Hidroponik Dongkrak Ekonomi Masyarakat IKN
Hidroponik dongkrak ekonomi masyarakat di sekitar kawasan Ibukota Negara Nusantara atau IKN. Pengembangan Hidroponik bagi masyarakat IKN itu, ternyata mampu menghasilkan cuan hingga jutaan rupiah.
Penajam Paser Utara – Bripka Ahmad Fatoni, adalah sosok yang mempelopori pengembangan kebun hidroponik bagi masyarakat di sekitar kawasan IKN, khususnya di kecamatan Sepaku, Kabupaten Penajam Paser Utara, Kalimantan timur.
Sepintas, terlihat tak ada yang istimewa dari sosok Bripka Ahmad Fatoni, seorang anggota polisi yang berdinas sebagai Babinkamtibmas di Polsek Sepaku.
Dibalik sosok sederhananya, Bripka Ahmad Fatoni dalam tiga tahun terakhir, ternyata telah sukses mengembangkan perkebunan hidroponik di belakang rumahnya.
Disela-sela kesibukannya sebagai anggota polisi, ia selalu menyempatkan waktunya, untuk merawat dan memeriksa puluhan ribu tanaman hidroponik yang ia kembangkan di atas lahan seluas 200 meter persegi.
Kini, Bripka Ahmad Fatoni telah memiliki sedikitnya 15.000 lubang tanaman hidroponik, yang bisa ia panen hampir di setiap pagi.
Bripka Ahmad Fatoni mengatakan latar belakang ia serius mengembangkan perkebunan hidroponik ini, berawal dari niatnya yang ingin mendongkrak kesejahteraan keluarga serta masyarakat di sekitar kawasan IKN, khususnya di kecamatan Sepaku, Kabupaten Penajam Paser Utara.
Ia pun akhirnya memutuskan memilih hidroponik, karena menilai berpeluang lebih besar dengan hasil komersil yang sangat menjanjikan.
“Jadi awalnya itu begini mbak, jadi saya berpikirnya umur kita semakin tua dan juga tenaga kita otomatis semakin berkurang, akhirnya saya berpikir mencari peluang yang pekerjaannya ringan, tetapi tetap menjanjikan dari segi komersilnya, jadi saya putuskan untuk mencoba mengembangkan kebun hidroponik ini,” kata Bripka Ahmad Fatoni.

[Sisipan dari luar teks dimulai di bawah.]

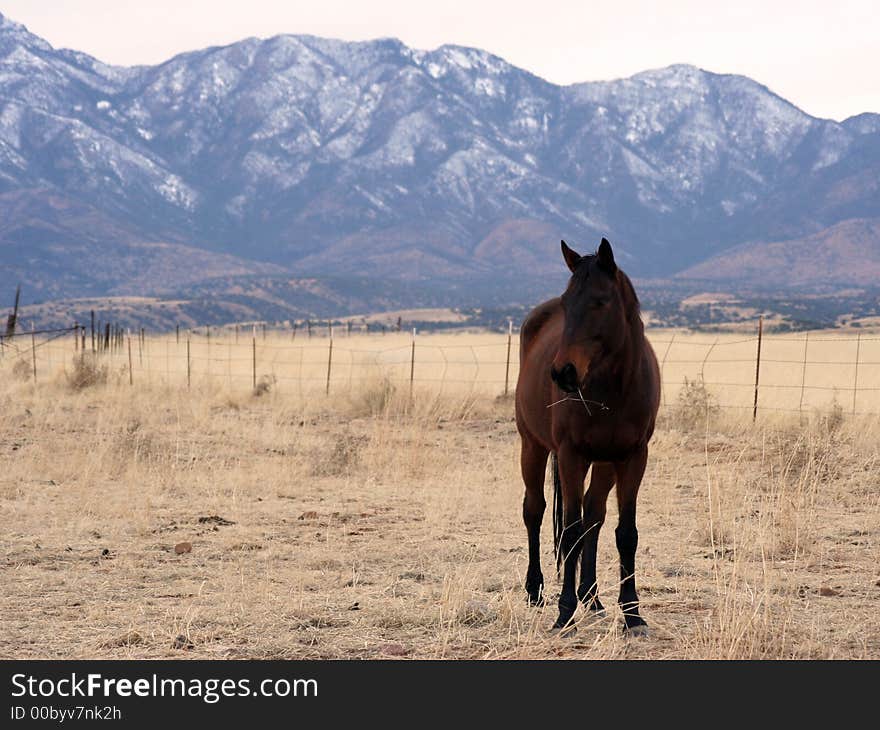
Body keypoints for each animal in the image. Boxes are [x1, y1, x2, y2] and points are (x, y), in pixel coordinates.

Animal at [516, 237, 660, 632]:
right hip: (532, 447)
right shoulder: (571, 456)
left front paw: (632, 613)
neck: (614, 389)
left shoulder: (632, 457)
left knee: (594, 517)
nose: (563, 373)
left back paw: (592, 597)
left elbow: (624, 533)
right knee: (535, 510)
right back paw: (536, 591)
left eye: (600, 301)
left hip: (605, 463)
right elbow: (569, 531)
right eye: (568, 304)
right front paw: (565, 613)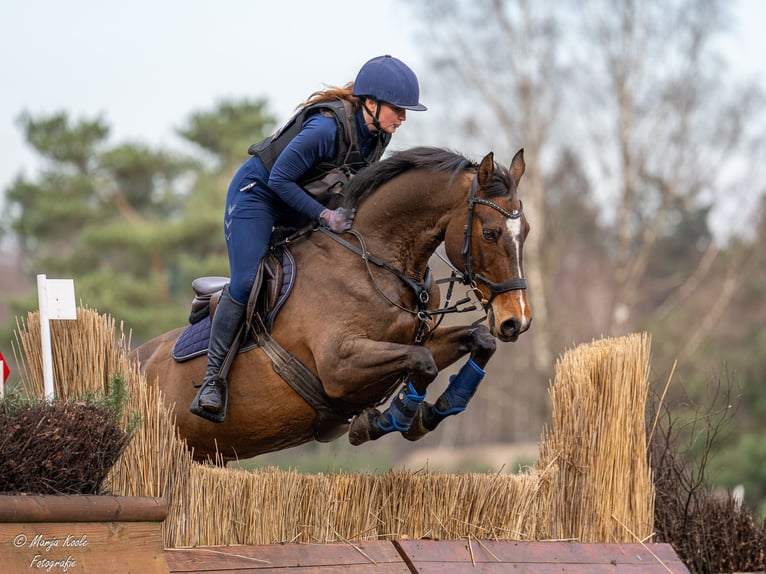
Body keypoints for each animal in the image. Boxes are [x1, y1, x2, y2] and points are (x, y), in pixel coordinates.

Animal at [132, 148, 536, 464]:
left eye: (527, 231)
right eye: (489, 233)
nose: (516, 321)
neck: (374, 262)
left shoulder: (415, 340)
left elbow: (479, 342)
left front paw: (432, 412)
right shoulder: (339, 366)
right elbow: (422, 363)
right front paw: (389, 419)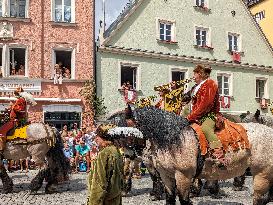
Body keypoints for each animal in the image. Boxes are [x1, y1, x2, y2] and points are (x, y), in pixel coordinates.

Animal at [122, 107, 272, 205]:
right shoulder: (166, 175)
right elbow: (169, 198)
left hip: (262, 172)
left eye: (130, 130)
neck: (175, 140)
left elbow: (184, 200)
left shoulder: (183, 176)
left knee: (259, 198)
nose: (128, 155)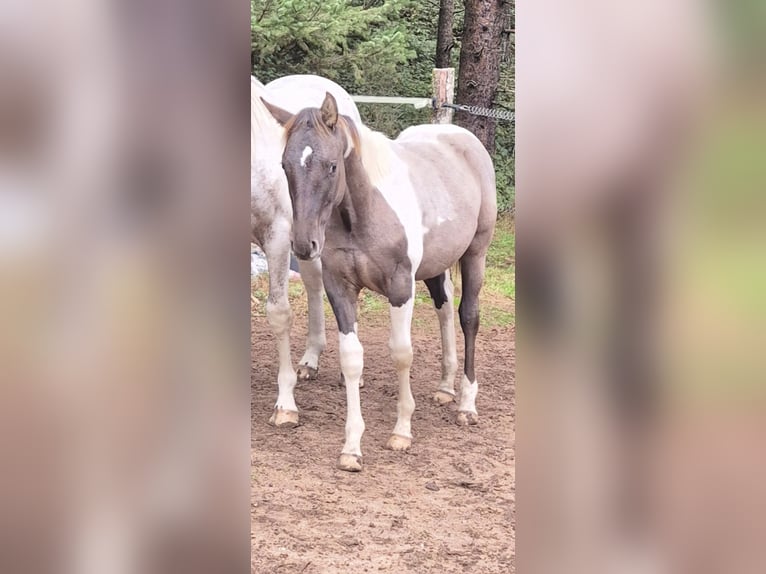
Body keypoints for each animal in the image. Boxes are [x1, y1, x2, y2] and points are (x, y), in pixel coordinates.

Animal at [263, 93, 497, 471]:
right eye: (285, 166)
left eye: (331, 166)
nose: (302, 245)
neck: (362, 213)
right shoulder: (340, 289)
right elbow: (351, 358)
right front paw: (351, 447)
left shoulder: (400, 287)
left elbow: (401, 353)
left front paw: (402, 431)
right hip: (435, 265)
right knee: (444, 307)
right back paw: (445, 388)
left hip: (476, 253)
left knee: (469, 317)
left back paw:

Hidroponik menjadi pilihan
Awalnya, ia berniat ingin mengembangkan perkebunan konvensional, namun akibat banyaknya hama serta keterbatasan waktu sebagai anggota polisi, akhirnya ia pun membatalkan niatnya itu, dan memutuskan untuk mengembangkan tanaman hidroponik.
“Awalnya dulu sempat mencoba mengembangkan perkebunan konvensional yang menanam diatas tanah, tetapi karena hamanya terlalu banyak, dan berbenturan dengan jam dinas sebagai anggota polisi, sehingga saya pun memilih mengembangkan hidroponik, karena tidak terlalu memakan waktu,” imbuhnya.
Menurutnya, perjuangannya yang kini sukses mengembangkan perkebunan hidroponik itu pun akhirnya ia tularkan ke masyarakat sekitar. Apalagi profesinya sebagai seorang Babinkamtibmas yang harus memang dekat dengan masyarakat, membuatnya menjadi seorang motivator bagi masyarakat sekitar untuk ikut mengembangkan tanaman hidroponik di setiap desa.
Tujuannya, untuk memperkuat ketahanan pangan sekaligus mendongkrak perekonomian masyarakat desa di sekitar kawasan IKN.
“Alhamdulillah ya mbak, saya ini kan babinkamtibmas, jadi harus bisa menyatu dengan masyarakat. Saya pun berfikir begini, tak ada salahnya untuk menjadi motivator bagi masyarakat, nah dengan kita mengawali, kemudian mengedukasi, dan alhamdulillah sekarang disini sudah ada 4 kebun hidroponik milik masyarakat desa yang sudah bisa dipanen setiap hari, sehingga otomatis bisa membantu perekonomian masyarakat desa juga,” terangnya.